Autori principali nel genere del legal thriller sono J. Grisham (da A time to kill, 1989, a The appeal, 2008) e S. Turow (da Presumed innocent, 1987, a Limitations, 2006, trad. it. Prova d’appello, 2007), mentre nel thriller hanno dato notevoli contributi R. Ludlum (The Osterman weekend, 1972; The Bourne identity, 1980; The Prometheus deception, 2000), K. Follett (Eye of the needle, 1978; The key to Rebecca, 1980; A dangerous fortune, 1993; Whiteout, 2004), P. Cornwell, creatrice dell’anatomopatologa Kay Scarpetta e ideatrice di un nuovo genere di crime story in cui la soluzione dei casi è legata ad analisi di medicina legale (Postmortem, 1990; Point of origin, 1998; Book of the dead, 2007).

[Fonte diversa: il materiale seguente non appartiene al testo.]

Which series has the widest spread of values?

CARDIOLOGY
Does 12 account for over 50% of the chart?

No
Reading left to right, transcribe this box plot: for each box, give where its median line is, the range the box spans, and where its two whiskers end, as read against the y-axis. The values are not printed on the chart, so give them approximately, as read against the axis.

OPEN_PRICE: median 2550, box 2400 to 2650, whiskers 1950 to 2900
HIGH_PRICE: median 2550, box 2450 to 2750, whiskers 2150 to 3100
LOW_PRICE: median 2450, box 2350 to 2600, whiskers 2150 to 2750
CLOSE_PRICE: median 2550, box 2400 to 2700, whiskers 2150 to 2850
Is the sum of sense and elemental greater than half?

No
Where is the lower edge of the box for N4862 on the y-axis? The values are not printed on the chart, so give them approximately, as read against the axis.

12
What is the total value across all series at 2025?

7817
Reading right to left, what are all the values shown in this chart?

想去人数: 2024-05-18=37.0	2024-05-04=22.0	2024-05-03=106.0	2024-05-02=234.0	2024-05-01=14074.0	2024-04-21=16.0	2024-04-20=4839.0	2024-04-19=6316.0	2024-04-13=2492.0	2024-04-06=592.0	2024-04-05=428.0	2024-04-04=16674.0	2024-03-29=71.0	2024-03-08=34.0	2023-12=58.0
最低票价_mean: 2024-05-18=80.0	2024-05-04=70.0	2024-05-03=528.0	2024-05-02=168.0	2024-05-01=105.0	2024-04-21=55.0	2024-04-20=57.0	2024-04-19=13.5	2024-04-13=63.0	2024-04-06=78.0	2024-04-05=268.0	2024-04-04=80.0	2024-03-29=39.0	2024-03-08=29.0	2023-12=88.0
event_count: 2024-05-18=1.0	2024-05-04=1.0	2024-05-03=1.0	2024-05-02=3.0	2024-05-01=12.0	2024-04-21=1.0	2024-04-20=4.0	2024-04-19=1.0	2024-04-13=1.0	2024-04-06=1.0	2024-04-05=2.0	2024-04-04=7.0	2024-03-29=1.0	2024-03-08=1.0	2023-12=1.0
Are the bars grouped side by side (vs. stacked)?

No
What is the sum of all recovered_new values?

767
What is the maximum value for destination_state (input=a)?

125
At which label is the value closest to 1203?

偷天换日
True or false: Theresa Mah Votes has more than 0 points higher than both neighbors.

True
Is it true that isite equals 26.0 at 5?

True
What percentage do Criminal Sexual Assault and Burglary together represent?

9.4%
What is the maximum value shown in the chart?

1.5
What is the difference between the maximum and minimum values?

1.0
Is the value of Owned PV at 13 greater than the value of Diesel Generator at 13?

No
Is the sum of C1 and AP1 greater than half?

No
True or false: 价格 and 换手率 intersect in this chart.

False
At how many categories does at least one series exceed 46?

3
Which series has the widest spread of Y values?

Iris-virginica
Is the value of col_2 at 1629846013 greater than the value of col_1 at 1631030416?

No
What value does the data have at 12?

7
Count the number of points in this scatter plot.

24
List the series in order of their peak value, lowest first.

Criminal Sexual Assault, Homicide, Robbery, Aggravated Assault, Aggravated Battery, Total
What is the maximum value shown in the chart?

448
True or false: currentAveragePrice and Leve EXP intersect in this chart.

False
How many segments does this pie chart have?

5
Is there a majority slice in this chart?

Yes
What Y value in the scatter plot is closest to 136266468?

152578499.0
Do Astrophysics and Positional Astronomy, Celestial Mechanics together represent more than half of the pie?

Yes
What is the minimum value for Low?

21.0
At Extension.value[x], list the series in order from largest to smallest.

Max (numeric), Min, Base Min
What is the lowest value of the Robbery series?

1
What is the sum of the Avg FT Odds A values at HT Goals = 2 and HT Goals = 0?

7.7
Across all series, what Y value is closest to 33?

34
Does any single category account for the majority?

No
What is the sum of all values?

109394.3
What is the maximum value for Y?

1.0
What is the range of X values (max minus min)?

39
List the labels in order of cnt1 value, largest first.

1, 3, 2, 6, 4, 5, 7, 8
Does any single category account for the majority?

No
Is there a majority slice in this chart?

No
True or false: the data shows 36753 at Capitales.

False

In Europa, si ricordano J.-P. Manchette, che ha dato al nuovo romanzo p. francese un deciso taglio politico e sociologico, M. Vázquez Montalbán, creatore di Pepe Carvalho, protagonista di svariate avventure in una Barcellona notturna e sorprendente, P. Markàris, creatore del commissario Charitos, in azione per le strade di Atene.
In Italia il ‘giallo’ è soprattutto lavoro di traduzione da letterature straniere; tuttavia un prototipo di p. italiano potrebbe considerarsi Il cappello del prete (1888) di E. De Marchi. Solo alla fine degli anni 1920, si crea un interesse editoriale e di pubblico nei confronti del genere. Il romanzo p. fu dapprima promosso dal governo fascista, che impose alle collane specializzate la presenza di firme italiane; poi condizionato, con il divieto che l’assassino fosse italiano e potesse sfuggire alla giustizia; infine, nel 1941, dichiarato e messo fuorilegge perché considerato antieducativo. Ad aprire la strada fu A. Varaldo (Il sette bello, 1931), ma il personaggio più riuscito fu il commissario De Vincenzi di A. De Angelis (Il candeliere a sette fiamme, 1936), colto e pessimista interprete dell’animo umano. Da non dimenticare è anche G. Scerbanenco, che ottenne riconoscimenti anche all’estero. Notevole successo ebbe negli anni 1970 il romanzo La donna della domenica (1972) di C. Fruttero e F. Lucentini. Nello stesso decennio esordirono A. Perria, A. Veraldi e L. Macchiavelli, autore della serie del sergente Sarti Antonio.
Cultori occasionali del p. possono essere considerati C.E. Gadda (Quer pasticciaccio brutto de via Merulana, 1957), L. Sciascia (Il giorno della civetta, 1961) e M. Soldati (I racconti del maresciallo, 1967), che in ciò si accomunano ad altri celebri autori come G. Bernanos, A. Robbe-Grillet, F. Dürrenmatt, J.L. Borges, A. Bioy Casares, i quali utilizzano gli schemi del p. per meglio rappresentare la tortuosità e le contraddizioni del nostro tempo. Ancora diverso il caso del romanzo di U. Eco Il nome della rosa (1980), ricco di citazioni intertestuali (da Voltaire a Poe a Doyle), in cui però l’impianto ‘giallo’ del racconto sembra essere al servizio di ben più complesse intenzioni narrative. Più classico l’approccio al genere di A. Camilleri, creatore del commissario Montalbano, mentre sconfinano nel thriller autori come C. Lucarelli e G. Faletti.